In a pub in Portland, Maine
"Dad was mafia, I grew up on the racetracks. I was there three times a week, waiting in the car with attack dogs protecting me. There are bodies in my old backyard, but I haven't checked it. Horses buried there, too. I had a sandbox as big as this bar, if you take out all the walls…they'd drag the horses across the sandbox, I remember the blood trails. We had big earth-moving equipment, too. Backhoes and such. In the middle of the night, Dad'd wake up my brother to help him bury bodies, bury the horses out in the huge fields. My brother hates horses, now. I didn’t want anything to do with them for a while, but now I’d like to work with them again.
"My brother's seven years older than me, sister's ten years older. Dad beat them. Horribly, especially my sister. And Mom. Once he brought lobsters home, and there was a huge pot of boiling water…he threw it on her. We had to take her to the hospital, her body was covered in burns. I've asked her why she stayed. I can't remember her answer. I don't understand it -- that will to stay. She doesn't admit to it all, even now. Excuses things. She was a 'dumb southern woman,' met Dad at the racetracks in Alabama. She knew he was an alcoholic.
"And I was absolutely untouched. My sister and I broke over it eventually, didn't talk for years. I was the wonder child, the daughter born after they told him and Mom never to have another child, it'd be disastrous. I loved him. We were close. When he was alive, I was so young I didn't how to disconnect the love from the violence. I call him evil, now.

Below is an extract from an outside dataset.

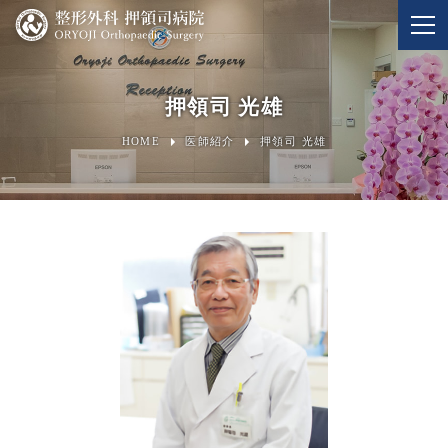
押領司 光雄
HOME
医師紹介
押領司 光雄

"I could never figure out why I hated the scent of carnations, then a few years ago Mom gave me an album of Dad, from when he was young until his death. In the Polaroids from the funeral, there are hundreds of mourners. I laid the photos out from end to end, and there was bouquet after bouquet of carnations from the outer edges of the parlor to the center, his casket. Then I understood."